WORK INSTRUCTIONS:
Please find all lines in the data that hold the string "caso" and copy them.

DATA SUPPLIED:
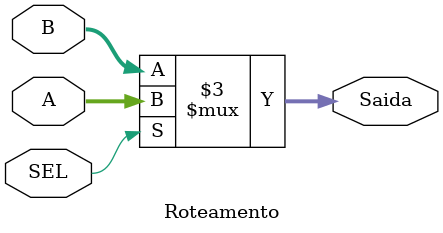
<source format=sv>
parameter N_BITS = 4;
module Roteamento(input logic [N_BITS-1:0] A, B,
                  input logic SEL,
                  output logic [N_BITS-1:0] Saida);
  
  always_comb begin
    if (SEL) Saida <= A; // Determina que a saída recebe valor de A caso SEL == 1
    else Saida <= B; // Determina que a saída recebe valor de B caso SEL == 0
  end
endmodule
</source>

...

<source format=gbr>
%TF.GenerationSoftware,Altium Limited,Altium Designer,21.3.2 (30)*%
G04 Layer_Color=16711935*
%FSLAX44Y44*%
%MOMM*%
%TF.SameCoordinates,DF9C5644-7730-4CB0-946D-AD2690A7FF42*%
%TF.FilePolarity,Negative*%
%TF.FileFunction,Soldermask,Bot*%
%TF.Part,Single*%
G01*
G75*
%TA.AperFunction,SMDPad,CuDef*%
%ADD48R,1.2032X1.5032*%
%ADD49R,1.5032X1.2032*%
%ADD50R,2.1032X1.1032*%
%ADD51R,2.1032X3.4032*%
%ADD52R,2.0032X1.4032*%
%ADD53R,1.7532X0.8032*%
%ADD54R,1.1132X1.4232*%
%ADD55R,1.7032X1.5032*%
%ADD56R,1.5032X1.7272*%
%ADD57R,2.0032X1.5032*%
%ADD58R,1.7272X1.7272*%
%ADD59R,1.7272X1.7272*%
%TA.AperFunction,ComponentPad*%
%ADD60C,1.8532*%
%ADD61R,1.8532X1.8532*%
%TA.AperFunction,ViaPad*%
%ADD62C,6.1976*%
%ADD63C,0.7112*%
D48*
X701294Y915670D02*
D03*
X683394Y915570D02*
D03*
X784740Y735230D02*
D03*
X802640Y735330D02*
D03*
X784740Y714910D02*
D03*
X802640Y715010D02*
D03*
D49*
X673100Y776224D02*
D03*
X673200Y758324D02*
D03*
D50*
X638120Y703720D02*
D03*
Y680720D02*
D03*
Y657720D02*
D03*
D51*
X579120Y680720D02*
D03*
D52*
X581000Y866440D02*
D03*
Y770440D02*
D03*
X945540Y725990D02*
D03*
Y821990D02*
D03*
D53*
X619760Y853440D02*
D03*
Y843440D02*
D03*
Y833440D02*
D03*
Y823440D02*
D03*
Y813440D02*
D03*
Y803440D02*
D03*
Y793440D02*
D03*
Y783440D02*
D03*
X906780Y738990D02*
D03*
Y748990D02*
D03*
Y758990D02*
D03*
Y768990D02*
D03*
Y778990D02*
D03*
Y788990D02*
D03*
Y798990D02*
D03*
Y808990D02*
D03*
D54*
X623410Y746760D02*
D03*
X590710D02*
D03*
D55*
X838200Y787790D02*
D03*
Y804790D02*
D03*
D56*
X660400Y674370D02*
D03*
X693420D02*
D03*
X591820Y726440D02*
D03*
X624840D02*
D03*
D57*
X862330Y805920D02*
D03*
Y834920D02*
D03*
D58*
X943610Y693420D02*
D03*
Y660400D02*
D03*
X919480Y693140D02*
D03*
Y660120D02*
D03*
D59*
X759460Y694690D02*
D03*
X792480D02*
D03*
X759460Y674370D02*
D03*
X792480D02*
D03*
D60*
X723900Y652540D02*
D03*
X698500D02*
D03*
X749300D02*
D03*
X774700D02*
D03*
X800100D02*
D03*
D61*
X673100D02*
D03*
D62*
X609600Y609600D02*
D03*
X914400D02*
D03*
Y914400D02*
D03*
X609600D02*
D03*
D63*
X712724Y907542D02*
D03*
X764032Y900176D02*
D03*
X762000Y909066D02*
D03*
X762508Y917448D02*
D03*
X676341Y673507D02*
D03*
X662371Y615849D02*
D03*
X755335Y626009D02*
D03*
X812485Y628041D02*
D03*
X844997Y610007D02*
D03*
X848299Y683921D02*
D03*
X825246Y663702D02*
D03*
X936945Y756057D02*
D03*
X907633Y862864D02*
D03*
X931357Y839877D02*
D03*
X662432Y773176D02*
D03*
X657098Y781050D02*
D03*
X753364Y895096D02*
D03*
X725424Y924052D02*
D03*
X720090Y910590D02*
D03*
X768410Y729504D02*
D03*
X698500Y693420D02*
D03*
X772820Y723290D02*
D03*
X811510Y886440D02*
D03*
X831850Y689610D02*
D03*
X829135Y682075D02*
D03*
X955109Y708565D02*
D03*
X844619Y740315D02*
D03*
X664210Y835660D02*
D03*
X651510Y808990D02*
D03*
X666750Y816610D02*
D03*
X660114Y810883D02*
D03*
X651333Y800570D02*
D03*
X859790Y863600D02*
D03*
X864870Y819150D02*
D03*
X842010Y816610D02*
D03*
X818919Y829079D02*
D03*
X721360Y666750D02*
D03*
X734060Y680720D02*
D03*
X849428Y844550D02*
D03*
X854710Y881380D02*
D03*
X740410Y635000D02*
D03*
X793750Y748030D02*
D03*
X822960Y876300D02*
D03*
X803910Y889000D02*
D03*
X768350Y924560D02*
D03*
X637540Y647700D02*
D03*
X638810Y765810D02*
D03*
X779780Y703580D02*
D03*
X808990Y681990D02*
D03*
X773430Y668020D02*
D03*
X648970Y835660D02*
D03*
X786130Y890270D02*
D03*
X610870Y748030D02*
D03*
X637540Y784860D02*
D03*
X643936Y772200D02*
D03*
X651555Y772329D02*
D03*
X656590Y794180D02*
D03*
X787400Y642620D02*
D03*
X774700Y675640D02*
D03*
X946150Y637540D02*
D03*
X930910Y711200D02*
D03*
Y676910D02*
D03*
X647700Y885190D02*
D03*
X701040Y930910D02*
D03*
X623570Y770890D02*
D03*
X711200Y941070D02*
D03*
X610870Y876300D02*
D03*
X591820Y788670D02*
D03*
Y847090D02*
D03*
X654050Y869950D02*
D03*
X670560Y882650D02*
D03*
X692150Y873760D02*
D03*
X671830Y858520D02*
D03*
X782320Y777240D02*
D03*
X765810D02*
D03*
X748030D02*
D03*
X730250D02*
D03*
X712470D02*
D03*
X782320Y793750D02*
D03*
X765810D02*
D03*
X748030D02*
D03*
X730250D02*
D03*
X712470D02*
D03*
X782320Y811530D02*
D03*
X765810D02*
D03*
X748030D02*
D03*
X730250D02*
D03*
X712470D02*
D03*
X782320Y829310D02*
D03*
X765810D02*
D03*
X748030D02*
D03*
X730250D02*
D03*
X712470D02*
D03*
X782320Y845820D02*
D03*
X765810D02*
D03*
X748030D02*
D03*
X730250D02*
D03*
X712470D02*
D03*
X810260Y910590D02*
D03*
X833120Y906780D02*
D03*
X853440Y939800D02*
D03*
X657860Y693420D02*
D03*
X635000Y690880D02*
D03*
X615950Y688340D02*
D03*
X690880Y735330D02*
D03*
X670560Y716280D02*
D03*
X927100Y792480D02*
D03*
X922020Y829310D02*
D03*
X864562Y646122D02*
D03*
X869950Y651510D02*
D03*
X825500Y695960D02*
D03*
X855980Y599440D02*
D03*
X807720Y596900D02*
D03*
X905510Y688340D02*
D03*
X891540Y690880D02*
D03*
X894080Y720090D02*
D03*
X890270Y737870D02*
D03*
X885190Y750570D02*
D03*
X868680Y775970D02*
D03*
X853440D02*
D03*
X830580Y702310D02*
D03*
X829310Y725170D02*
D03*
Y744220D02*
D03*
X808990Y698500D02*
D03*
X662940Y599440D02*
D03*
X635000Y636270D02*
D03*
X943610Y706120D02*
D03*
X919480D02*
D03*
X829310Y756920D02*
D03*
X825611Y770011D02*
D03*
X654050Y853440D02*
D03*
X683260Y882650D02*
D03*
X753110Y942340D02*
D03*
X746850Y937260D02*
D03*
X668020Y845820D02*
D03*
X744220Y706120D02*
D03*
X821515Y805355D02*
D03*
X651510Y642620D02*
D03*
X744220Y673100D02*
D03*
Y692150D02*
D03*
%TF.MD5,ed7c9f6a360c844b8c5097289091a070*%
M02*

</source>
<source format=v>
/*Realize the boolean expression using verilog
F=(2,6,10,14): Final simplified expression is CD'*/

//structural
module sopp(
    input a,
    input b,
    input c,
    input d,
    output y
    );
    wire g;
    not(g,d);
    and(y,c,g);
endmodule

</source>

SOLUTION TO THIS EXERCISE:
    if (SEL) Saida <= A; // Determina que a saída recebe valor de A caso SEL == 1
    else Saida <= B; // Determina que a saída recebe valor de B caso SEL == 0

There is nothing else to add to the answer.